И ещё два раза я приходил в эту церковь, уточняя сценарий нашего телесюжета, всякий раз сворачивая в правый придел, к большой, аскетически тёмной иконе Божьей Матери, где сияла живыми огнями чаша, унизанная свечами. И как-то увидел их обоих: маленькую женщину в платке, с мелкими чертами лица, в поношенной стёганой курточке и грузноватого мужчину с обнажённой лысеющей головой. В колеблющемся свете свечей их неподвижные, сосредоточенные лица казались загадочно нездешними, и я, искоса взглянув на них, не поверил: да они ли это? Может – случайное совпадение?

Но и те, кого я знал в студенческой молодости, сейчас были бы в таком же возрасте. Подойти? Спросить? Нет, неловко. Да и не здесь же. Может, у выхода, на крыльце? Но что я им скажу? Что я тот самый студент журфака, приходивший с их двоюродным братом к ним в квадратно-серый, конструктивистский дом на Бауманской в давние 60-е? Мало ли кто к ним тогда приходил, могут ведь и не вспомнить.

2

С Вадимом, щуплым кудряво-лохматым одесситом, известным на нашем курсе острословом, мы делили комнату на семнадцатом этаже высотки МГУ на Ленгорах.
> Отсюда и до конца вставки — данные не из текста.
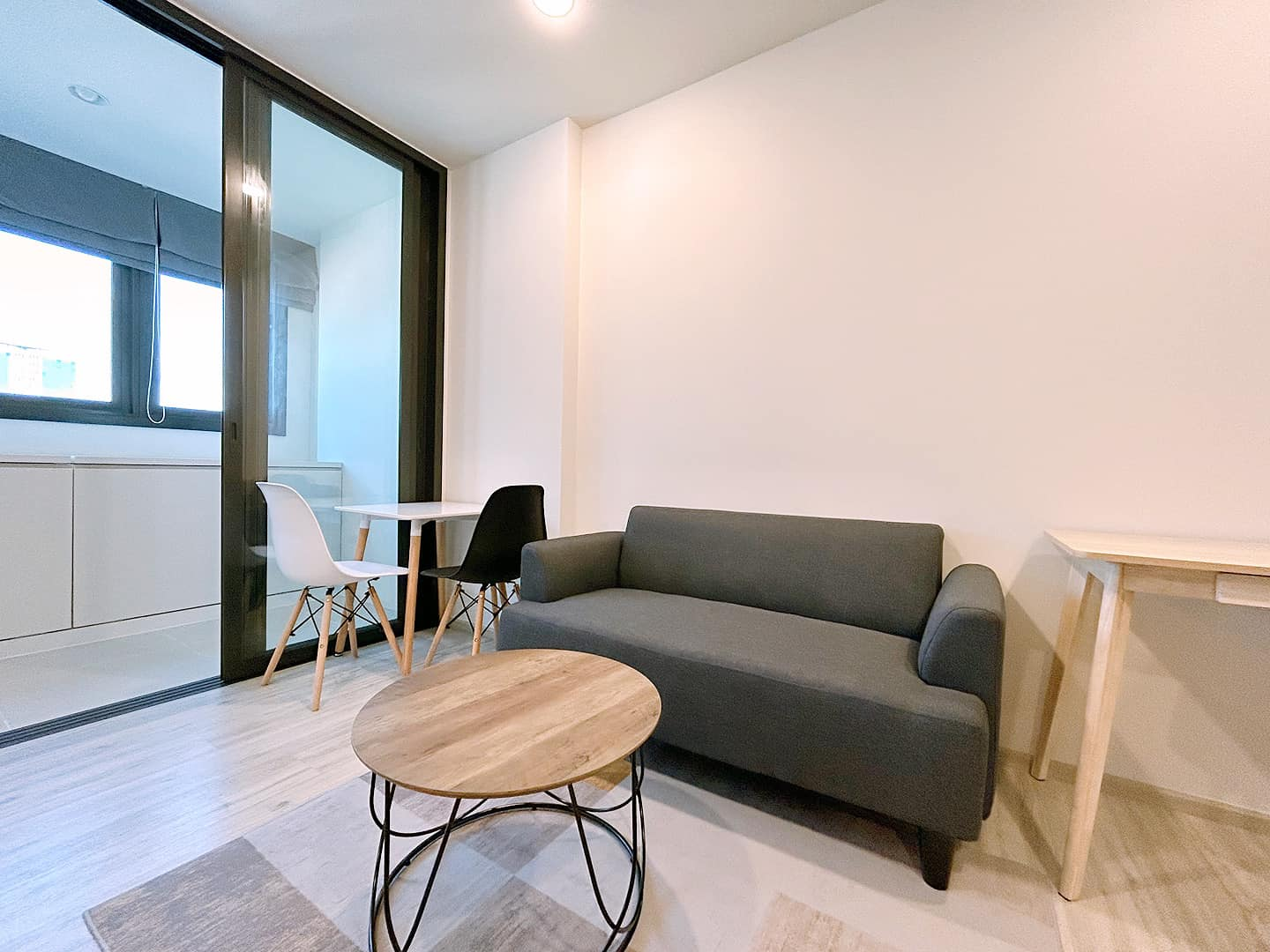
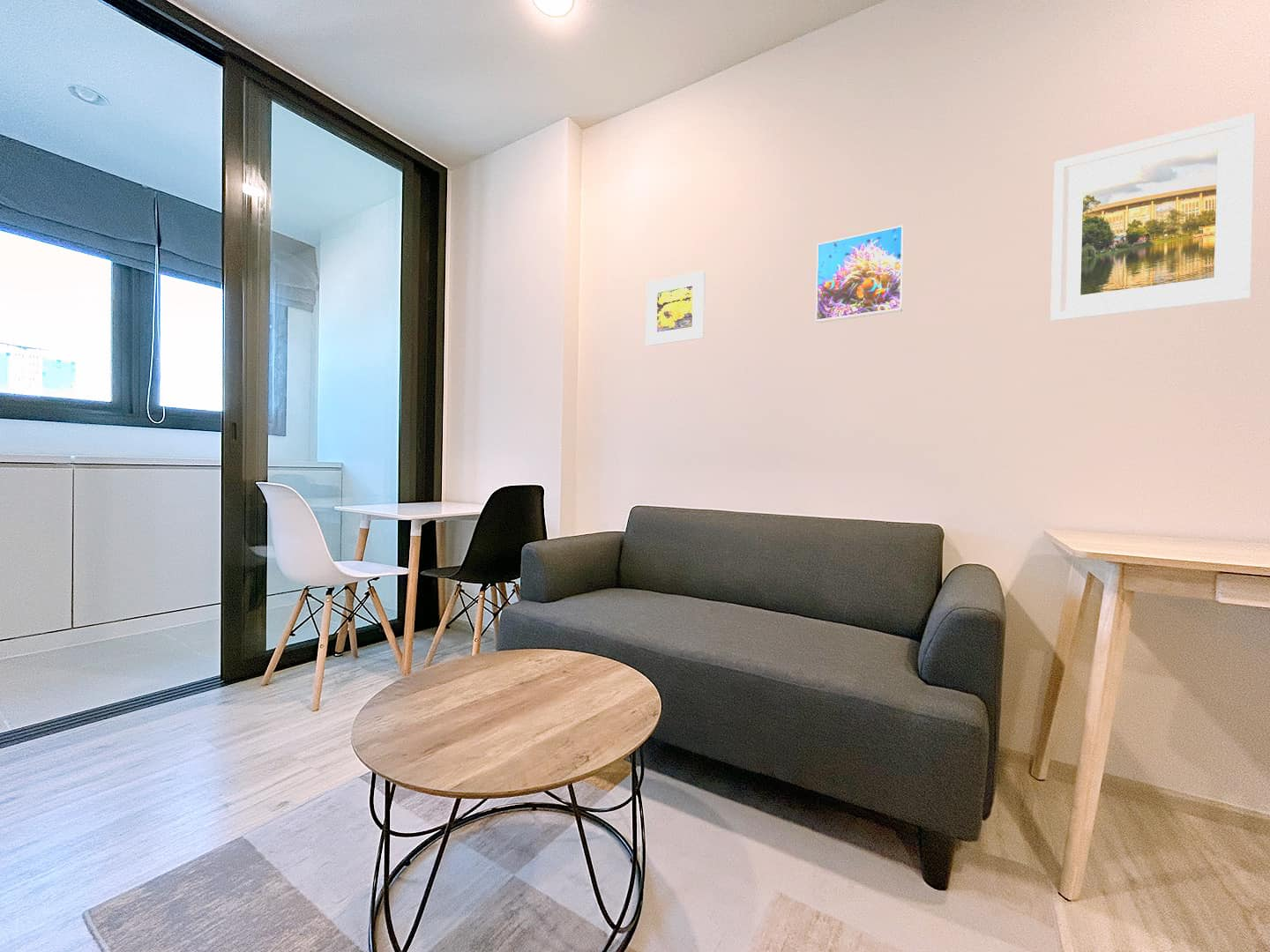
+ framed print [646,270,706,347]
Слушать лекции ездили на Моховую, почти всегда голодные (стипендия таяла в течение недели, в остальное время перебивались бесплатным чаем и хлебом в студенческой столовой), поэтому в выходные бодро навещали двух его тёток: одну – на Красносельской, другую – на Бауманской.

«Красносельская», грустно-улыбчивая женщина в штопаной кофточке, выставив на стол нарезанную крупными кусками «Отдельную» колбасу, хлебницу и тарелку с печеньем, подперев щёку рукой, терпеливо слушала сбивчивые россказни о студенческой нашей жизни. Говорун Вадик увлекался, затем, спохватившись, пинал меня под столом ногой, чтобы я, наконец перехватив у него эстафету болтовни, дал ему поесть.

«Бауманская», торжественно-крупная, с короткой седой стрижкой, обычно говорила сама скрипучим, отдающим металлом лекционным голосом – об очередных временных трудностях, переживаемых страной, о нехватке продуктов (она их называла «пищей»), о том, как в юности её революционное поколение «краснокосыночных» было счастливо, хотя жили впроголодь и спали на газетах (почему именно на газетах, я не понимал, а спросить стеснялся). Зато здесь на столе светилась тонко нарезанная сырокопчёная колбаса, отсутствовавшая в магазинах, и даже, страшно сказать, ослепляла розово-алым сиянием красная икра в хрустальной вазочке – признак роскоши, говорящей о принадлежности её владельцев к получателям кремлёвских пайков.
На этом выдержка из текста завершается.